Following several complaints, Bozeman took down the utilities payment page and hired computer forensics firm Lake Missoula Group to investigate.

The local investigators found no evidence of unauthorized activity, and the city went on with business as usual. City Manager Andrea Surratt told the Bozeman Daily Chronicle the city didn’t notify all users at that time because there wasn’t any evidence available.

Superion, however, probed the matter and found evidence of fraudulent activity on the site, but the Florida firm didn’t notify Bozeman until July 3.

The delayed response led Bozeman advocacy firm Pirl to file a Freedom of Information Act to obtain a “complete list of names of people whose information was exposed, all correspondence that discusses the breach, and all documents about how the city found out about the breach and how it’s planning on remedying it,” according to the Daily Chronicle.

Chief Operating Officer Joseph Chyatte said he was unaware of similar pushes for transparency.

“What’s disconcerting to me is that the city admitted receiving complaints of fraudulent transactions for a year and a half and didn’t tell the public until this month,” Chyatte said in a Friday interview.”Our position is, a government works best when it’s transparent. There is some obligation to notify residents when this kind of thing happens.”

Only a handful of municipalities in Oregon used Click2Gov, and chances are fewer will opt for a system plagued by hackers.

Ashland Administrative Services Director Mark Welch said the billing system used by his city doesn’t involve customer financial information going through city servers.

“We don’t touch any customers’ financial information and our servers never see it,” Welch said. “Pretty much for this reason; it can be a big nightmare.”

Here is a list of reported Click2Gov data breaches. Others may still be in the investigation period, or have not been publicly reported.

  • Oxnard, California, March 26 to May 29, 2017
  • Lake Worth, Florida, April 3, 2017, to Jan. 22, 2018
  • Goodyear, Arizona, June 13, 2017 to May 5, 2018
  • Oceanside, California, July 1 to Aug. 13, 2017
  • Bozeman, Montana, July 1, 2017, and Oct. 24, 2017
  • Beaumont, Texas, Aug. 1-24, 2017
  • Ormond Beach, Florida, Aug. 14 to Oct. 4, 2017
  • Fond du Lac, Wisconsin, August to October, 2017
  • Wellington, Florida, Nov. 28, 2017 to June 4
  • Okaloosa County, Florida, December 2017 to March 2018
  • Midland, Texas, December 2017 to June 2018
  • Thousand Oaks, California, Jan. 4-10, 2018
  • Medford, Oregon, Feb. 18 to March 14, 2018, and March 29 to April 16, 2018
  • Midwest City, Oklahoma, May 25 to June 21, 2018.

It’s not clear exactly which Click2Gov breaches were first detected, when red flags went up, or when they were first confirmed.

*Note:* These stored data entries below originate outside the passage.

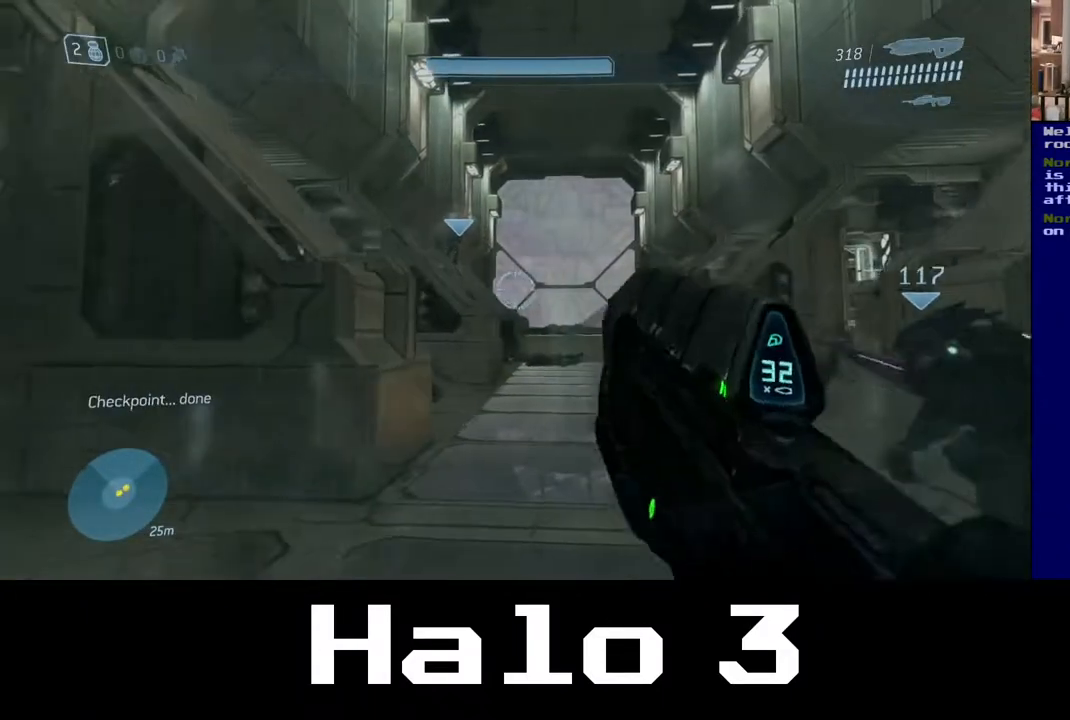
{"buttons": [], "left_stick": "left", "right_stick": "center", "events": [[67, "left_stick", "down-left"], [400, "left_stick", "left"]]}
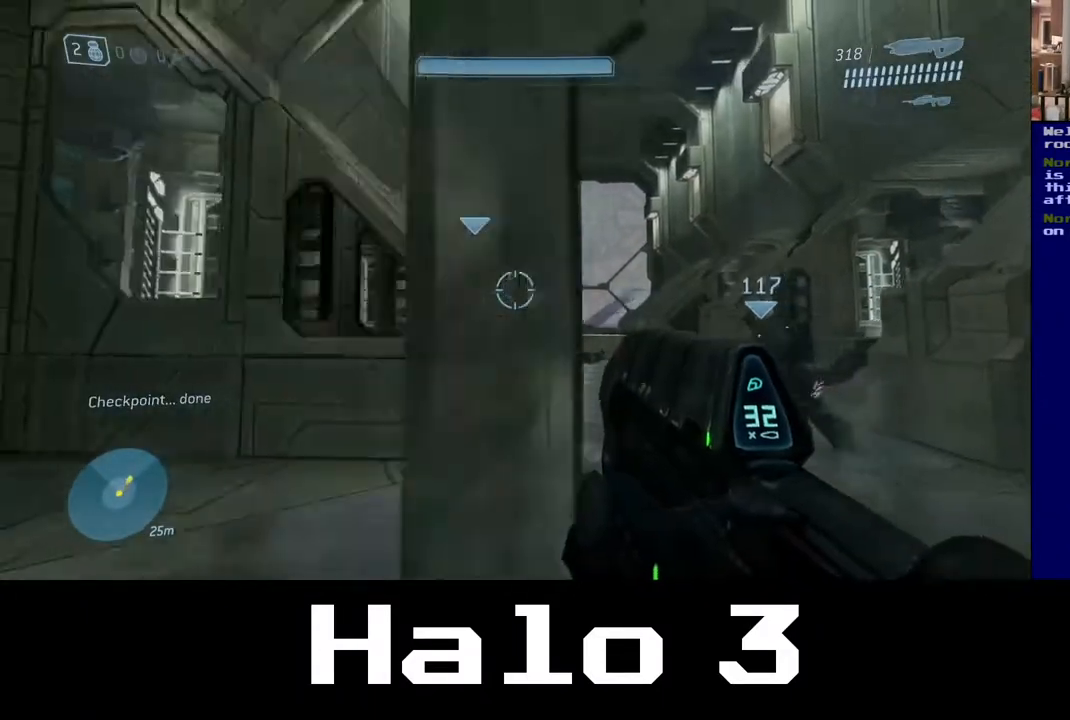
{"buttons": [], "left_stick": "up", "right_stick": "down-right", "events": [[50, "left_stick", "up-left"], [317, "right_stick", "right"], [433, "left_stick", "up"], [500, "right_stick", "down-right"]]}
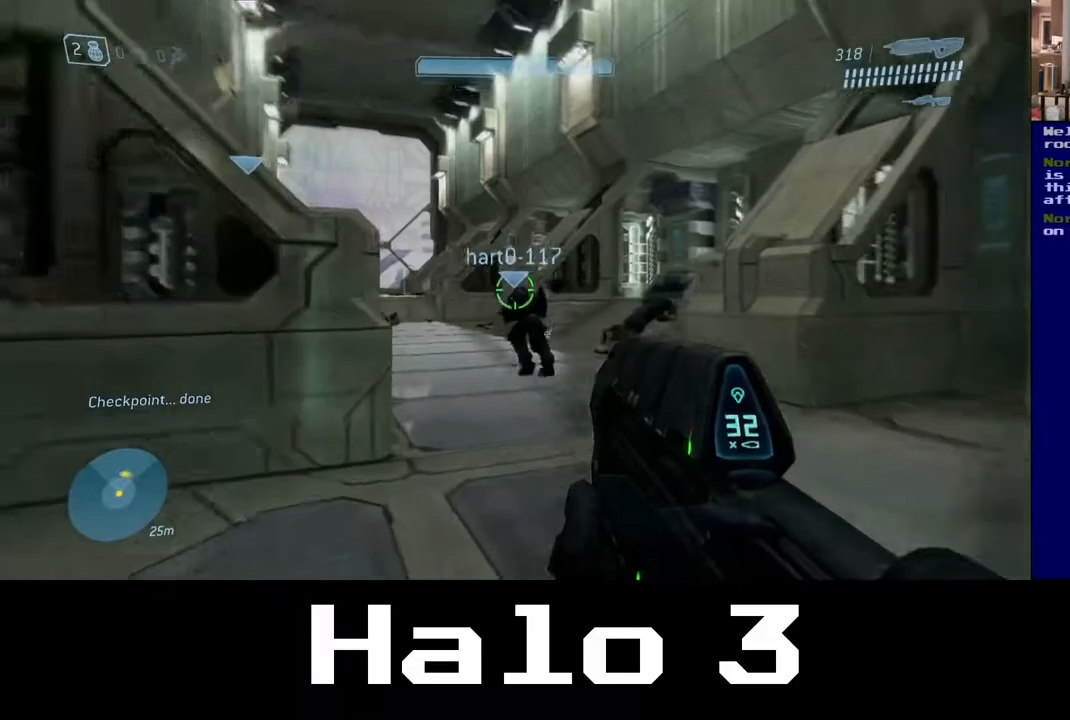
{"buttons": [], "left_stick": "up", "right_stick": "center", "events": [[117, "right_stick", "center"]]}
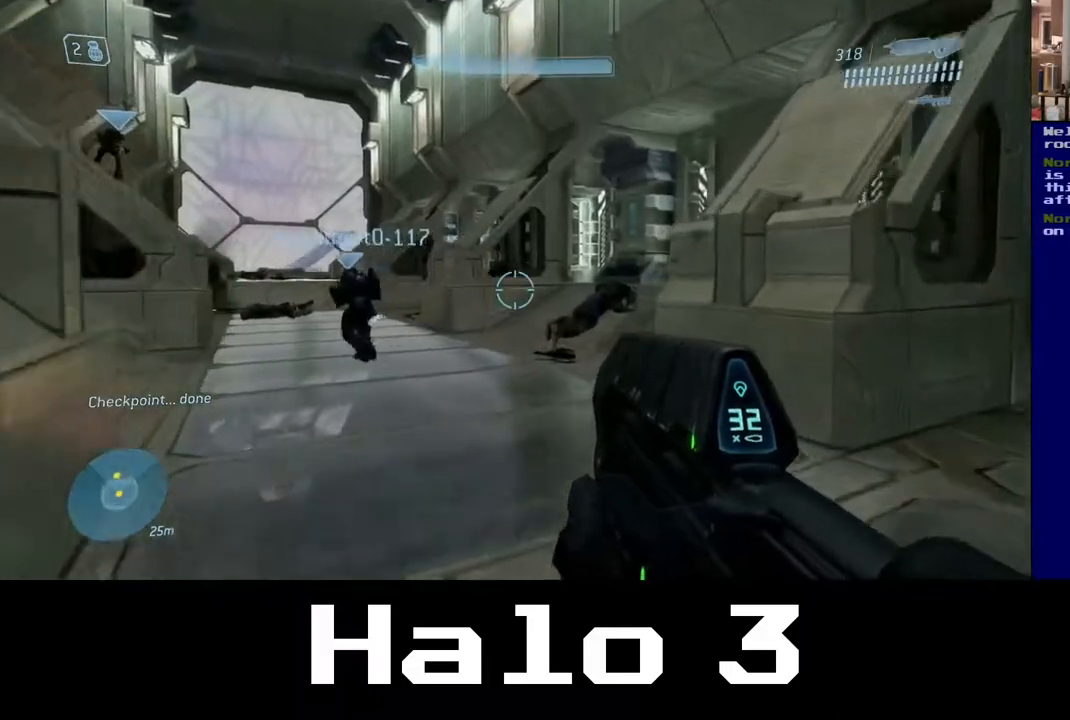
{"buttons": [], "left_stick": "up", "right_stick": "center", "events": [[50, "right_stick", "left"], [250, "right_stick", "center"]]}
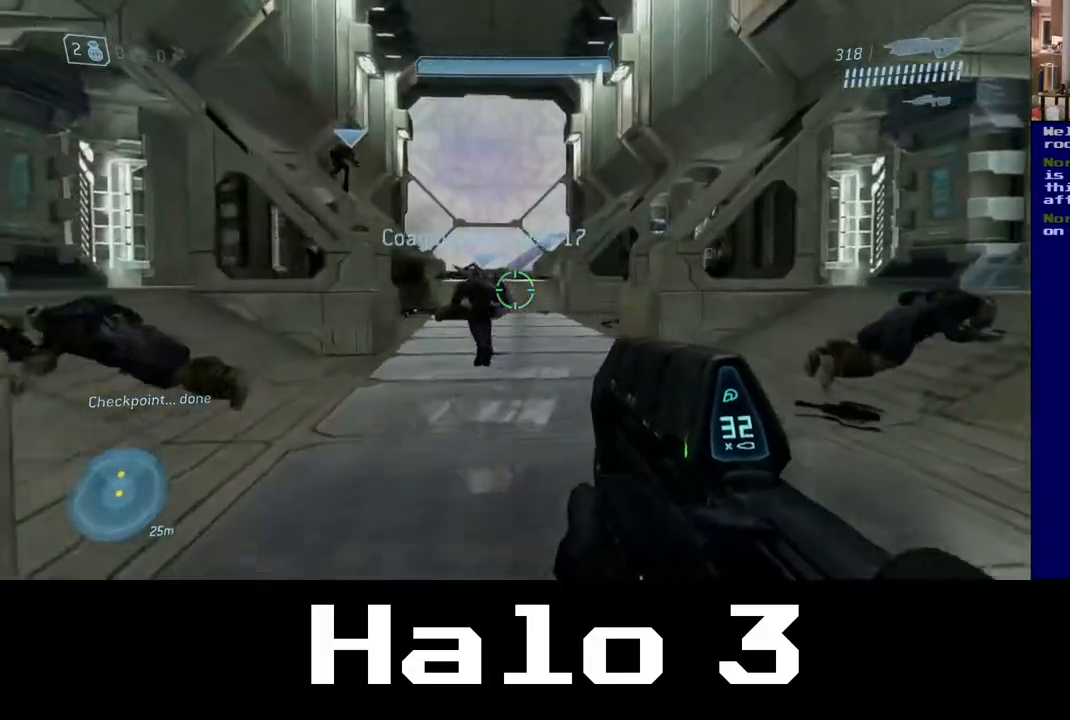
{"buttons": [], "left_stick": "up", "right_stick": "center", "events": []}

Superion is a Vista Equity partner. What potentially muddies the water for Click2Gov customers is a merger announced this week put together by Bain Capital and Vista Equity Partners. The multibillion-dollar private equity firms have combined Superion with San Diego-based TriTech and Alpharetta, Georgia-based Aptean to create a company providing software and services for public safety and government management in about 5,500 communities and jurisdictions, covering about three-quarters of the U.S. population.